フラグ na=True (nextAvailable=True) によって、
配列アトリビュート dsm の空いているインデックスに
mesh ノードの iog アトリビュートがコネクトされます。
ここでは>>演算子は使用できません。
naオプションを使う必要があるからです。
練習
- deleteEdge1.py という Python スクリプトを作り、
選択されているポリゴンのエッジを削除できるようにしてみましょう。
ただし、 select() 、 delete() や polyDelEdge()
関数を使用しないで、
deleteComponent ノードを作ることで実行できるようにします。
deleteEdge1.py には、以下の関数を定義します。
def deleteEdge1(num):
引数 num は、消去したいエッジの番号です。
(実行例)
- ポリゴンのオブジェクトを作り、選択された状態にしておきます。
- スクリプト エディタ の によって deleteEdge1.py を読み込んで、テンキーの Enter キーなどで実行します。

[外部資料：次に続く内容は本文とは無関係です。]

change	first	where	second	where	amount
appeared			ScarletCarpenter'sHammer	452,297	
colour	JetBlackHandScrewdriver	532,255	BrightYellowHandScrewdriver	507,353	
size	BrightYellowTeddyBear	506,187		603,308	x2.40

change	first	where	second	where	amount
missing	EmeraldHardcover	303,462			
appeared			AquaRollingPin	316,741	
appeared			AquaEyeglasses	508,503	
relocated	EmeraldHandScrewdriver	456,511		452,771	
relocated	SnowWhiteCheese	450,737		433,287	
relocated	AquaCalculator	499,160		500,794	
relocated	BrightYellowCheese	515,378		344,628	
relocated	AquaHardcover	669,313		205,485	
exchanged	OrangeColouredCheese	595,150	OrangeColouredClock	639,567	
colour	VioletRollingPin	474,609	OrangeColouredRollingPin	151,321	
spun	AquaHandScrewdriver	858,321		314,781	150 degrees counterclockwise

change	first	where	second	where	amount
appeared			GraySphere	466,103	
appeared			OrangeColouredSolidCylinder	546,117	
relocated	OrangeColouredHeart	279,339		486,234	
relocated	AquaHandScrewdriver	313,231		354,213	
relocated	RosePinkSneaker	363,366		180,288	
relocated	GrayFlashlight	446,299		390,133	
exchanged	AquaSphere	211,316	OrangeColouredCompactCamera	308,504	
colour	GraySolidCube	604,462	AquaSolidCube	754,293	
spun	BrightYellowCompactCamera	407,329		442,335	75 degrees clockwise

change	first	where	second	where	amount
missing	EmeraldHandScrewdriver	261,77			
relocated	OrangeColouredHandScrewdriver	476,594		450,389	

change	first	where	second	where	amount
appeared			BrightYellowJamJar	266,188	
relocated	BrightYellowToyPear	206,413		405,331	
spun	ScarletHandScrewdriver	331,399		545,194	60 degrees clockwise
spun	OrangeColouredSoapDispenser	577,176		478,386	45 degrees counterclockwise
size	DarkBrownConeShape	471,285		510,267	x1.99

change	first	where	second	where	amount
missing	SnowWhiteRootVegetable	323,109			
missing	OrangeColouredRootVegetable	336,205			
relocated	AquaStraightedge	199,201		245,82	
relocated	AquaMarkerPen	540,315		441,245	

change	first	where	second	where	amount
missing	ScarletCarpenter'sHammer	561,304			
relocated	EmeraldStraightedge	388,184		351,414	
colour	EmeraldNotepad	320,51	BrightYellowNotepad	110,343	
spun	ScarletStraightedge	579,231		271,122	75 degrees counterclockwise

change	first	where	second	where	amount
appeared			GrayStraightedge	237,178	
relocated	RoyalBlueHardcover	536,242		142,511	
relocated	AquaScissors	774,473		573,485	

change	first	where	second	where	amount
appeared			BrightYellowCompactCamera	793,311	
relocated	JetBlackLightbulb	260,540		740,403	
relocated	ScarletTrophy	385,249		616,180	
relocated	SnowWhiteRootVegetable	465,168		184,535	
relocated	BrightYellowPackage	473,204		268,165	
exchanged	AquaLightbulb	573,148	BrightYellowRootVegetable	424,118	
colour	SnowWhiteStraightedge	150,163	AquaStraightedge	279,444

- 以下のようにスクリプト エディタのインプットウインドウに入力して、実行します。
deleteEdge1(3)
- ポリゴンのオブジェクトから、3 番のエッジ(e[3])が消去されます。
(ヒント)
以下の手順で実行します。
- 選択されているポリゴンオブジェクトの名前を調べます。
pymel.core.ls(sl=True)
この関数の返り値はリストになります。
- 選択されているポリゴンオブジェクトの、
i アトリビュートにコネクトされているアトリビュートを調べます。
pymel.core.listConnections(選択されているポリゴンオブジェクト.i, p=True)
フラグ p=True は、
コネクトされているアトリビュート名を返すためのものです。
このフラグが無いと、オブジェクト名が返されます。
この関数の返り値はリストになります。
- 選択されているポリゴンオブジェクトの i アトリビュートのコネクトを解除します。
listConnectionsで調べたアトリビュート // 選択されているポリゴンオブジェクト.i
- deleteComponent ノードを作成します。
pymel.core.createNode('deleteComponent')
- 2. で調べたアトリビュートと、
deleteComponent ノードの ig アトリビュートをコネクトします。
listConnectionsで調べたアトリビュート >> deleteComponentのノード.ig
- deleteComponent ノードの og アトリビュートを、
選択されているポリゴンオブジェクトの i アトリビュートにコネクトします。
deleteComponentのノード.og >> 選択されているポリゴンオブジェクト.i
- deleteComponent ノードの dc アトリビュートに、削除するエッジを設定します。
deleteComponentノード.dc.set(引数1, 引数2, フラグ)
set() の引数とフラグは、以下のようになります。
- 引数 1 (整数)
削除するエッジの個数
1
- 引数 2 (文字列)
'e[' + str(削除するエッジ番号) + ']'
str() 関数は、数値を文字列に変換します.
- フラグ
type フラグに文字列 'componentList' を引数として与えます。